Fix fwrite length for gzip output #6393

philippechataignon · 2024-08-23T15:35:21Z

Closes #6356. Closes #5506.

This PR is an attempt to create a better gzip file with fwrite. Its an important rewrite because it includes some refactoring of actual code.

zlib

use Z_SYNC_FLUSH instead of Z_FINISH
create manual heading and write crc and len in tail
calc len and crc in thread and summarize in main thread
len in gzip specification is 32 bits and then is modulo 2 ^ 32 for uncompressed size > 4GiB

C code

simplify the implementation with only a #pragma omp parallel for for chunk loop and #pragma omp ordered for the writing and summarizing part.
Matt Dowle introduces the use of pool of buffers : the idea is generalized. The pools are created at the beginning and then uses for writing headers and rows. All the malloc occur early and no need for an header buffer.
Deobfuscate some part, especially if ( ) is followed by a new line, no =- or =*. Lot of work remains. Use of indent command ?
Remove some old debug code (msg)

* gzip length and crc are manually computed in each thread and then added/combined * gzip header is minimal * remove some old debug code

github-actions · 2024-08-23T15:53:37Z

Generated via commit 5c57eba

Download link for the artifact containing the test results: ↓ atime-results.zip

Task	Duration
R setup and installing dependencies	4 minutes and 42 seconds
Installing different package versions	8 minutes and 11 seconds
Running and plotting the test cases	2 minutes and 21 seconds

oliverfoster · 2024-08-23T18:44:19Z

len in gzip specification is 32 bits and then is false for uncompressed size > 4GiB

Is it not meant to be length modulo 4GiB rather than false? The remainder of dividing by 4GiB multiplied by 4GiB?
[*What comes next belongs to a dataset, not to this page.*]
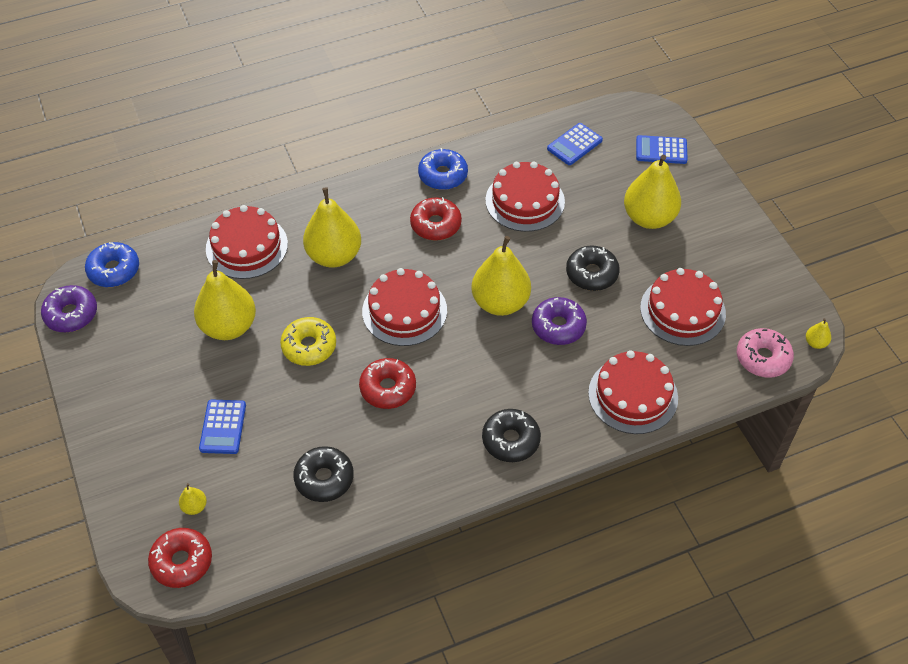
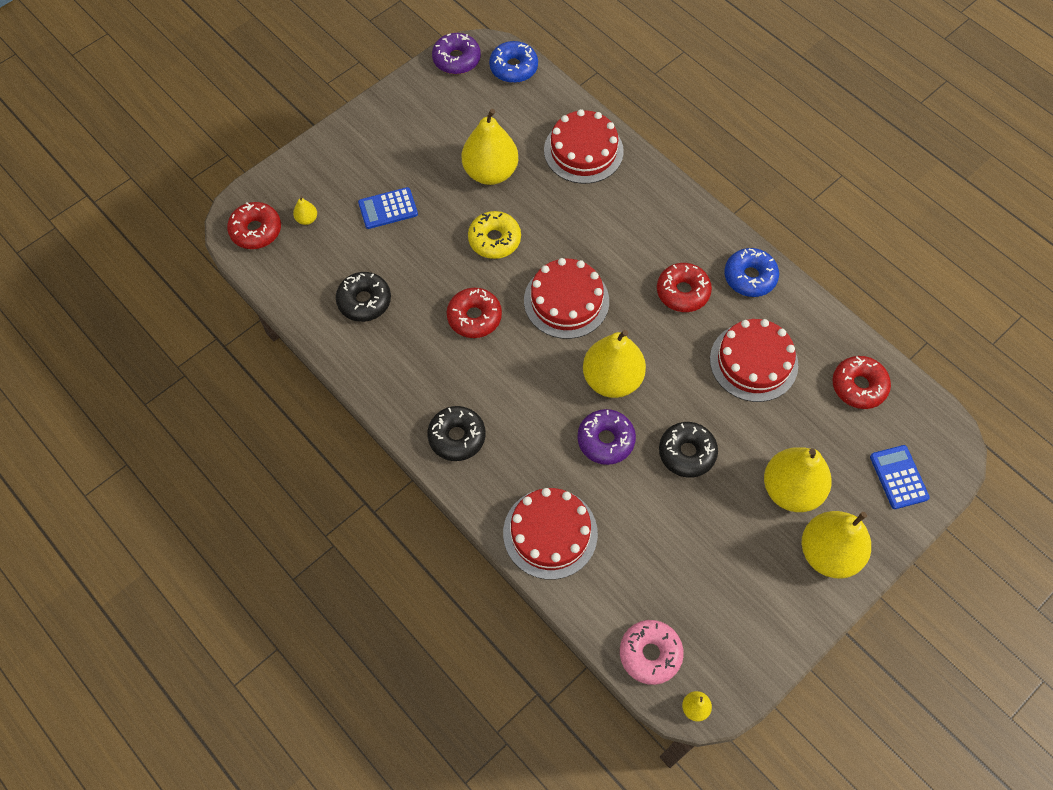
camera: 70 degrees right, 10 degrees up
yellow pear [303,187,361,268] -> yellow pear moved to [802,511,871,578]
blue calculator [547,123,603,165] -> red donut [832,356,891,409]
red cake [640,268,726,346] -> none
philippechataignon · 2024-08-24T08:38:56Z

You're right and this PR version stores the modulo 2**32 as requested but its not the right size.
Note that in new versions of gzip (after 1.12), the length stored in file is no more used. See note on gzip -l on https://savannah.gnu.org/news/?id=10121

7z l # (use header)
    Date      Time    Attr         Size   Compressed  Name
                     .....   1298954309   2212092276  mtcars.csv

% gzip --version                                                                                                                                                    
gzip 1.12
% gzip -lv mtcars.csv.gz  # (decompress and takes much more time)
method  crc     date  time           compressed        uncompressed  ratio uncompressed_name
defla 5cd79282 Aug 24 10:19          2212092276          9888888901  77.6% mtcars.csv

philippechataignon · 2024-08-24T10:10:53Z

Put PR #5513 in this PR with new param compressLevel.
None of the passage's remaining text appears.